The Department of Telecommunications is in the final stages of giving its approval to AT&T's application for a long distance licence. AT&T has formed a joint venture company with Mahindras AT&T Global Services, where the US telecom major holds 74- per cent stake.
This is the second time AT&T is entering the Indian telecom sector.
AT&T's request had run into trouble when the DoT received complaints that the company's sister concern, AT&T Communications, was offering services without proper licences and was thus evading various taxes payable.
However, a committee, set up by the DoT to look into new applications for fresh licences, has observed that as per the existing laws, the government could not hold back grant of new licences if the applicant or its sister concerns were being examined for any violations. The committee has recommended that the two issues be treated as separate and that AT&T's application be shown the green signal. The formal approval is likely to come this week. The foray in the long distance telephony segment signals a comeback for AT&T in the Indian telecom services market.

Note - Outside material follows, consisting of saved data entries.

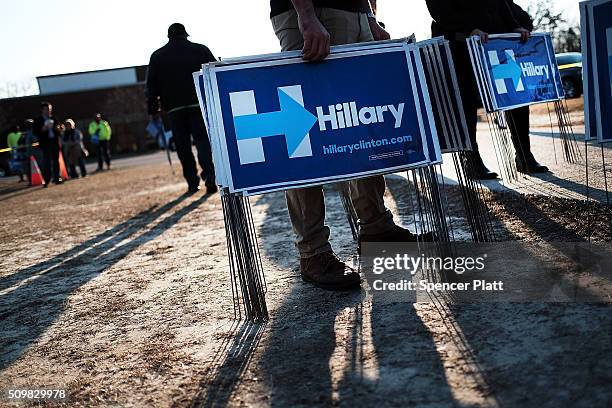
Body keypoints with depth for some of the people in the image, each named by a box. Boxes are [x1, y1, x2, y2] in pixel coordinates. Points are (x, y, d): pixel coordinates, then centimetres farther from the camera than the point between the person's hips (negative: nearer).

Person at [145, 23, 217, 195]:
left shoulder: (157, 56, 10)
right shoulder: (201, 50, 8)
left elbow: (152, 85, 9)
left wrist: (153, 109, 12)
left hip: (174, 108, 1)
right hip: (199, 104, -1)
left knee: (182, 145, 7)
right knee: (203, 139, -2)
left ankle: (192, 182, 7)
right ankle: (209, 174, -23)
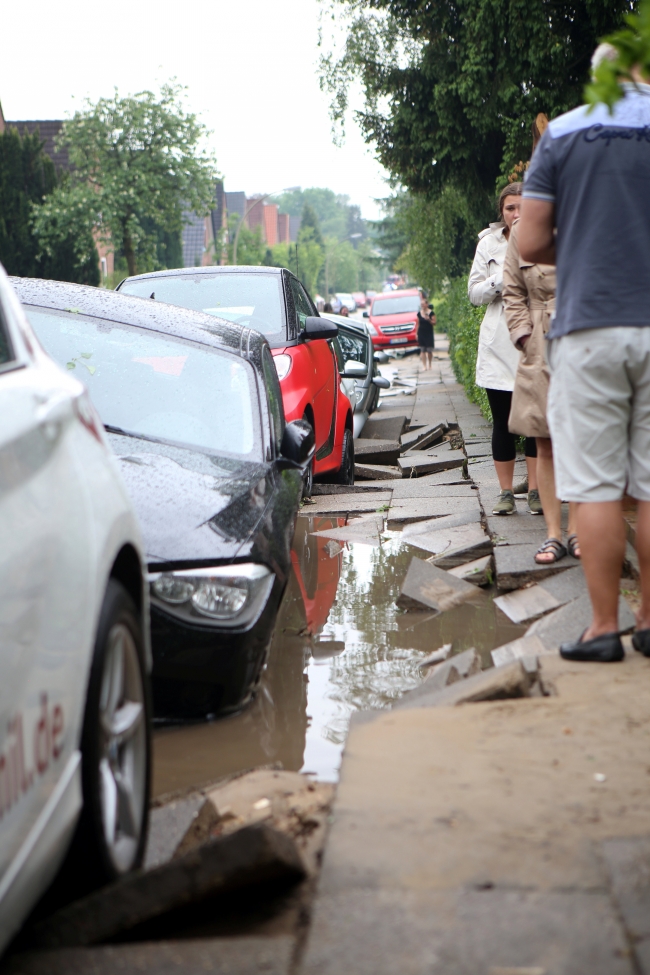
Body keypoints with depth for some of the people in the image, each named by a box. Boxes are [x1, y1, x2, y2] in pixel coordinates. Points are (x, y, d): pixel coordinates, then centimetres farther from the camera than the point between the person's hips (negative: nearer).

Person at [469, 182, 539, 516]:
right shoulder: (489, 244, 9)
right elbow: (474, 293, 8)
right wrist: (502, 280, -9)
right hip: (499, 346, 1)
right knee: (502, 422, 3)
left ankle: (535, 490, 7)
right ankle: (506, 492, 11)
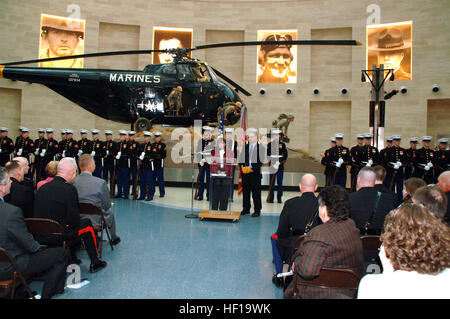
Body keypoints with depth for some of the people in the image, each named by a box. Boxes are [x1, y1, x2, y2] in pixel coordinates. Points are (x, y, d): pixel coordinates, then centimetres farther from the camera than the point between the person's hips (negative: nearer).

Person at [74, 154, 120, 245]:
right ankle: (114, 238, 47)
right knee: (110, 212, 28)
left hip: (77, 220, 4)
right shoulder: (101, 183, -26)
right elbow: (107, 206, -14)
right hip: (96, 221, -4)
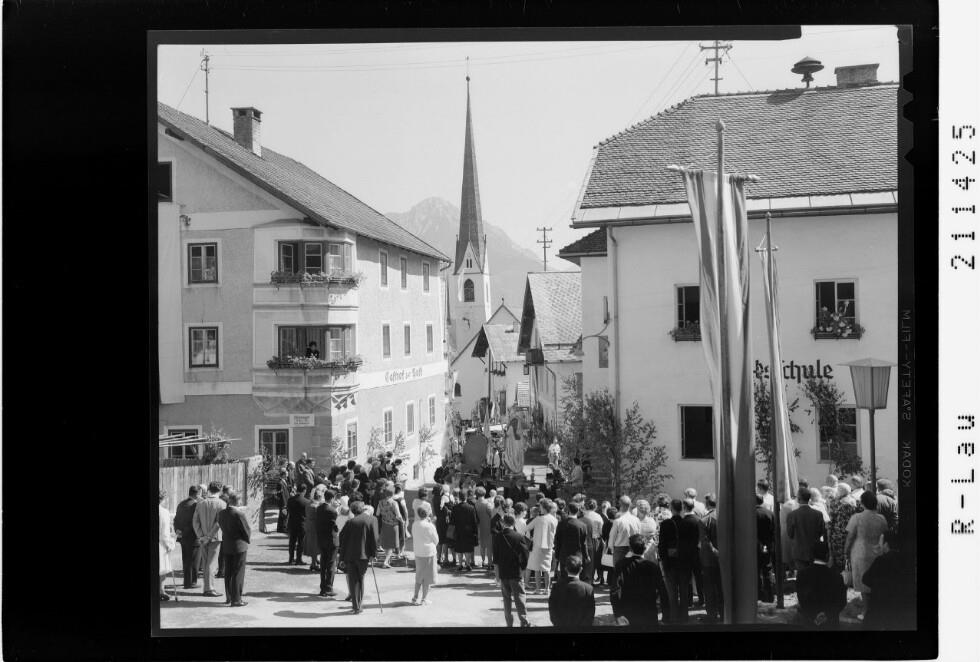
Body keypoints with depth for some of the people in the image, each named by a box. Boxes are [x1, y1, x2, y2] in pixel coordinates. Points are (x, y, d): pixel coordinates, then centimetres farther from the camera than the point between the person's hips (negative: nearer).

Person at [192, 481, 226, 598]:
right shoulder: (222, 504, -9)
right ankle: (208, 588, 0)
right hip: (215, 538, -4)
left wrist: (201, 536, -5)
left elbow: (195, 522, -1)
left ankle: (209, 584, 21)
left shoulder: (200, 504, 6)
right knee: (210, 563, -1)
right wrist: (209, 537, -12)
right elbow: (219, 523, -17)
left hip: (202, 539, 4)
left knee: (206, 562, 14)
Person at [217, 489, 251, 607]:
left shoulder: (221, 513, -1)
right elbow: (247, 530, -14)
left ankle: (228, 597, 25)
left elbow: (221, 527, 8)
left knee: (228, 573, 16)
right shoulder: (239, 513, -20)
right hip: (239, 546, -6)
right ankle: (236, 599, 3)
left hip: (226, 546, 6)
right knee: (238, 573, 1)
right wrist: (248, 540, 5)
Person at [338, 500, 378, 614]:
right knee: (360, 579, 16)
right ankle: (358, 605, 18)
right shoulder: (372, 519, 0)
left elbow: (342, 537, 1)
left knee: (353, 580, 8)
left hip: (350, 555, 0)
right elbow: (374, 538, -6)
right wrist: (373, 553, 1)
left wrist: (343, 555, 8)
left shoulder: (350, 521, 2)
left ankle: (356, 607, 7)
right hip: (363, 555, 0)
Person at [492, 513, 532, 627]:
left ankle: (509, 623, 13)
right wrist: (522, 568, 7)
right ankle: (524, 622, 0)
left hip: (503, 572, 2)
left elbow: (495, 555, 4)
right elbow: (525, 555, -7)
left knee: (507, 599, 11)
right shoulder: (519, 537, -10)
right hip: (517, 572, -2)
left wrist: (497, 569, 15)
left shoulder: (498, 538, -3)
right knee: (519, 598, 3)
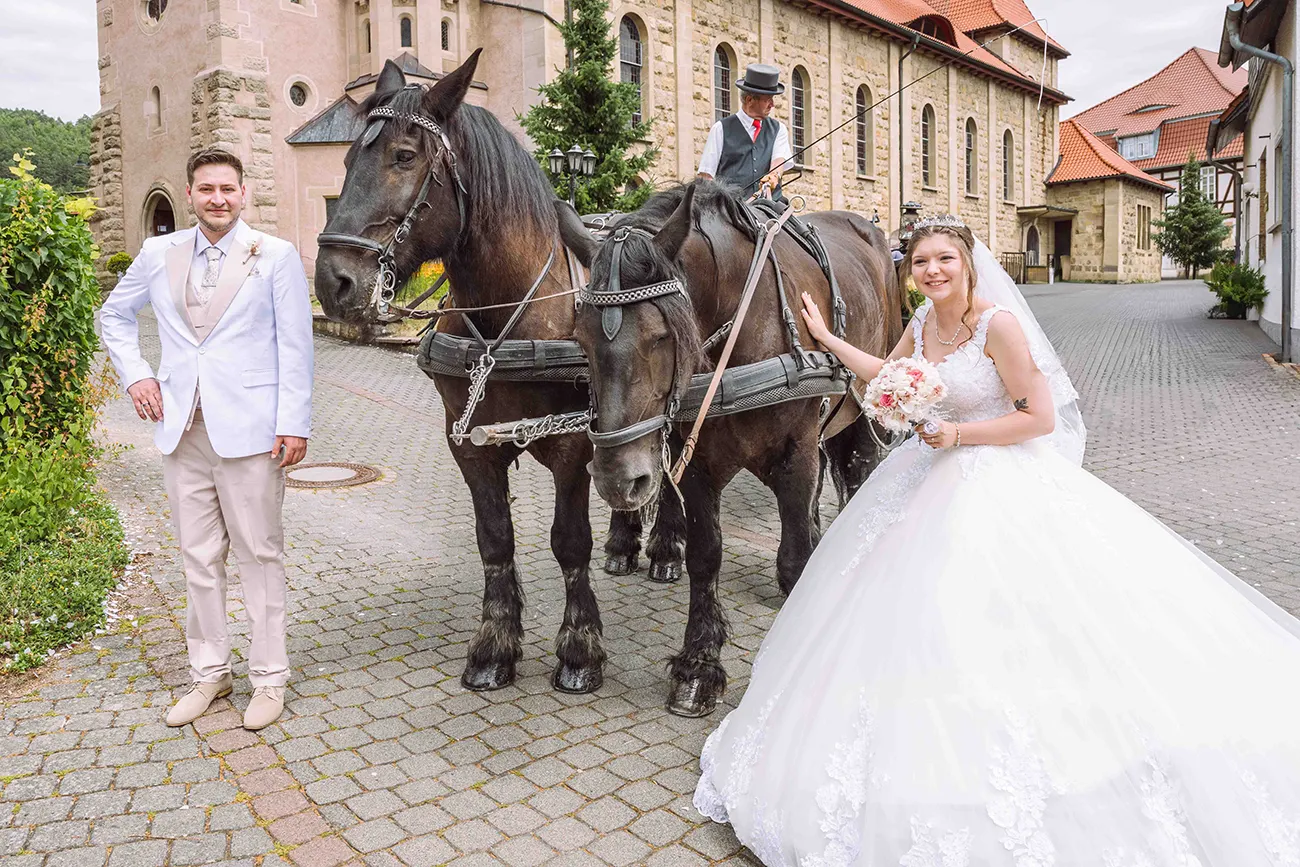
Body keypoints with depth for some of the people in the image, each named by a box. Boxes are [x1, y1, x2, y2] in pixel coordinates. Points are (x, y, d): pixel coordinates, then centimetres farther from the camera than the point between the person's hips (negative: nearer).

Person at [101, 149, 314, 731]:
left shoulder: (276, 256, -1)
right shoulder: (158, 254, 9)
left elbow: (295, 346, -4)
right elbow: (114, 314, 24)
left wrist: (294, 423, -10)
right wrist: (134, 374, 9)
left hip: (248, 428, -4)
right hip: (182, 426, 4)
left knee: (259, 553, 2)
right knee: (198, 556, 11)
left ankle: (269, 677, 14)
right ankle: (209, 672, 25)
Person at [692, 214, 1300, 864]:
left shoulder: (998, 324, -16)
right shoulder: (922, 325, 5)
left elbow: (1041, 416, -15)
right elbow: (889, 376, 25)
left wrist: (960, 433, -19)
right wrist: (826, 337, 27)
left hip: (1001, 482, -7)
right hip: (937, 480, 7)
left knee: (995, 624, -7)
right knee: (920, 613, 11)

AT&T Mobile was earlier a strategic investor in Idea Cellular along with the Tatas and Birlas. AT&T is also on BSNL's list of preferred long distance carriers.
Bharti, Reliance Communications, BSNL, VSNL and MTNL are the other players in the market. Six companies have so far been issues ILD licences nine have been given the NLD licence. Tata Teleservices, Idea Cellular, Hutchison Essar, Dishnet and Spice Communication have not yet received licence.
While in some cases, such as that of Essar Hutch, the DoT is awaiting clearances from the Foreign Investment Promotion Board, in other cases like that of Tata Teleservices, the DoT has found the application to be incomplete.
Both ILD and NLD sectors were a monopoly till April 2002, dominated by VSNL and BSNL respectively. At that time, per minute call rates were in the range of Rs 60 to the US and Rs 100 to the rest of the world.